Steel market sources in and out of China are divided on the recent news that Jingye Group, a privately-owned rebar maker in North China’s Hebei province, is mulling to acquire British Steel, arguing possible new markets will also bring along a series of uncertainties.

British Steel has entered insolvency this May and since then the steel mill has been running by the government when seeking a buyer at the same time, a few Chinese companies have been reported looking into the possibility of investment with the latest potential buyer now Jingye Group.

British Steel confirmed on November 5 that “discussions are taking place with a Chinese bidder interested in purchasing the whole of British Steel, with plans to expand British Steel’s operations as a key strategic acquisition to develop their operations outside of China”.

A Jingye official confirmed with Mysteel Global on a phone interview that “the final decision on the acquisition will be made around mid-November”, declining to comment further on details due to the “remaining uncertainties”, nor did she explain the reason behind the interest of acquisition.

British Steel investment wise or tricky?

Market sources that have been following Chinese steel mills’ overseas investment endeavours, however, shared different voices regarding Jingye’s decision.
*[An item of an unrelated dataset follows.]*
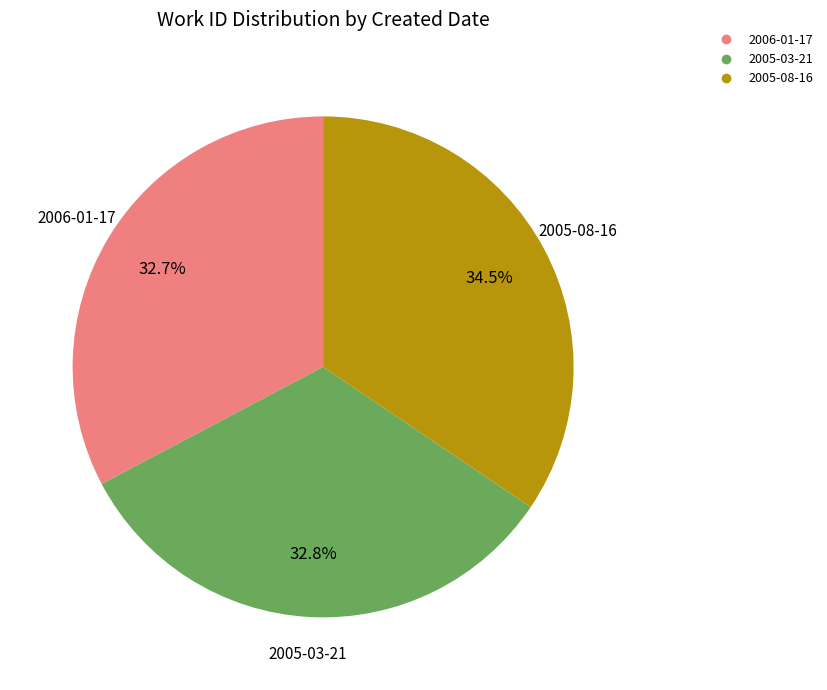

Is there any slice that represents more than half of the pie?

No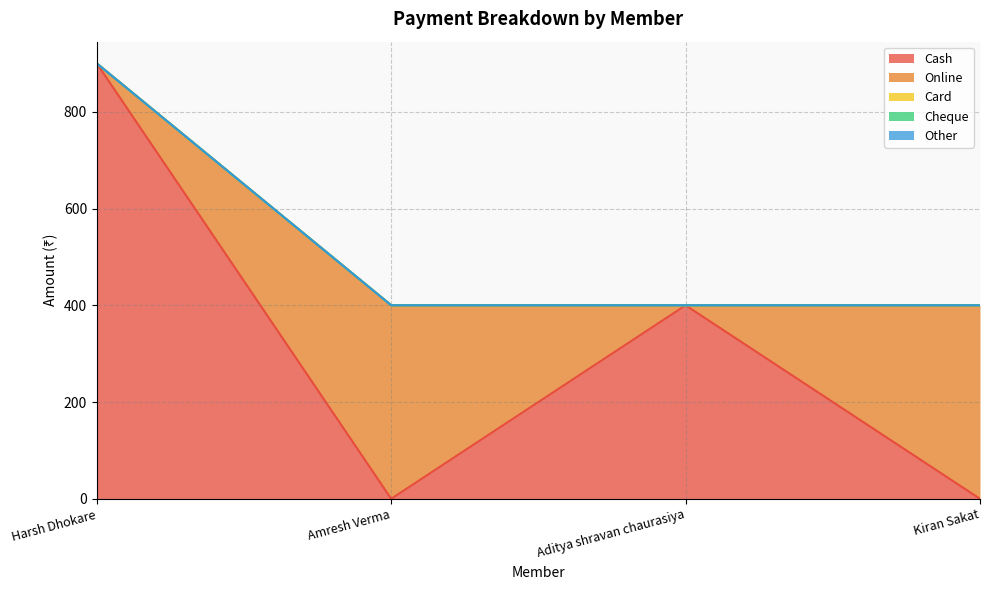

True or false: Cash and Other cross at least once.

False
Investing in overseas steel mills will be a solution for Chinese steel mills to still grow in size now that Beijing has been strictly controlling China’s steel capacity, a UK-based industry source said, adding that Jingye, as a privately-owned steel mill, has definitely felt the need to explore overseas opportunities.
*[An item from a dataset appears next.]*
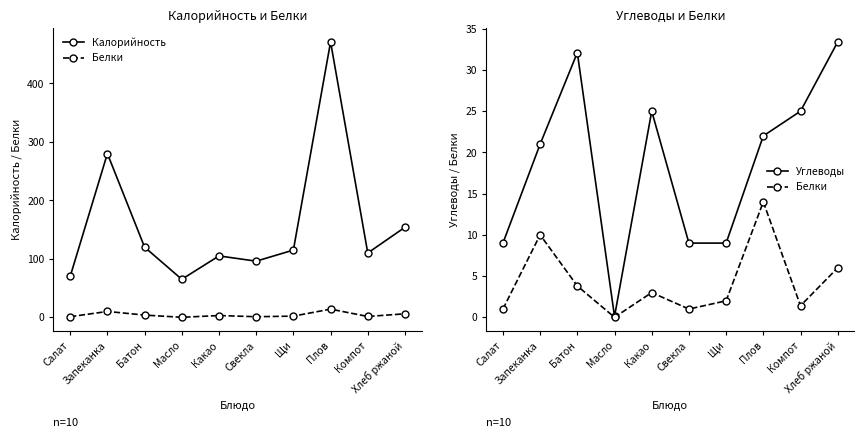

Between Щи and Хлеб ржаной, which series saw the biggest shift?

Калорийность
“Buying British Steel will be a start for Jingye’s steel business in Europe, and this may open the door for it to produce and sell steel products to the UK and the European Union countries, as well as to extend from simply steelmaking to steel processing and downstream industries,” a US source commented.

The UK-produced steel products will also free Jingye some of the worries about trade protectionism and anti-dumping duties, he added.
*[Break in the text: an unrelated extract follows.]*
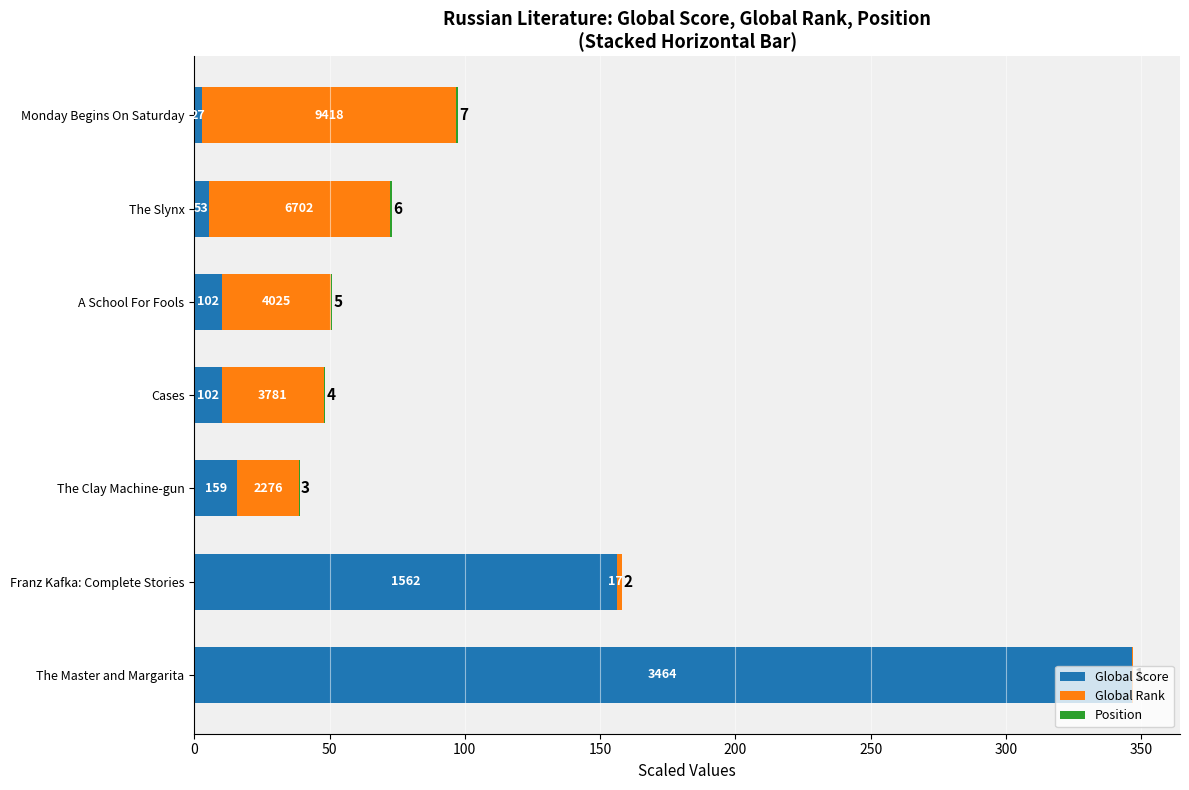

How many bars are there in each group?

3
A Beijing-based steel analyst, however, did not think now a good timing for Jingye to make the move especially British Steel.

“A lot of more uncertainties arise with the ongoing Brexit, and many practical problems such as overseas employees, company tax, whether steel exports to the EU will be under the quota control,” he said.

Since February 2, EU has introduced three-year safeguard measures concerning 26 steel products with quota control, and any quantity over the quota will be imposed a 25% duty until June 30, 2021, as Mysteel Global reported.

Besides, British Steel has 5,000 employees that will not be a burden if the company can operate at the full capacity and sales is good, but otherwise, that will be a burden, and the labour law is different, workers’ union is way more powerful and strikes are possible and may be frequent, he added, noting that steelmaking cost is comparatively higher in Europe because of its strict carbon emission control.

Jingye Group, with 12 million tonnes/year capacity, producing mainly rebar as well as HRC, medium plate and round bar, and it has been dealing in rebar sales in Malaysia.

An official from a large-sized steel mill once commented that overseas investments always require thorough market research and feasibility study.

“It is not only about products, but also political environment, infrastructure, employee localization, and even weather, and any missing puzzles may lead to unexpected outcomes,” he said.

Chinese steel mills’ recent overseas footprints

If Jingye succeeds in acquiring British Steel, this will be the second known steel investment by the Chinese steel producers in Europe with the first one being Hebei Iron & Steel’s Serbian steel mill.

Other than Europe, Chinese steel mills have been actively exploring opportunities in the ASEAN countries especially in Indonesia and Malaysia but all have been greenfield integrated steel investments so far.

PT. Dexin Steel Indonesia is a joint venture by Delong and Tsingshan Group’s Shanghai Decent Investment (Group) Co in Indonesia, which started the construction works on the 3.5 million tonnes/year integrated steel mill in February and will be producing carbon steel bars and wire rods when commissioned.

Besides, Tsingshan is operating at least 1.5 million t/y of nickel pig iron and 3 million t/y of stainless capacities through its two other Indonesian subsidiaries - PT. Indonesia Guang Ching Nickel and Stainless Steel Industry and PT. Indonesia Tsingshan Stainless Steel, according to the company website.

In Malaysia, Alliance Steel, jointly invested by China’s state-owned Guangxi Beibu Gulf Port International Group Co and privately-owned Guangxi Shenglong Metallurgical Co, is now operating a 3.5 million t/t steelworks producing bar, high-speed wire rod and H-beam, as reported.

Among the investment cases under brooding is China Baowu Steel Group, China’s largest steelmaker, that mulls building a steel presence in one of the ASEAN countries with Cambodia a possible choice of venue, as Mysteel Global reported.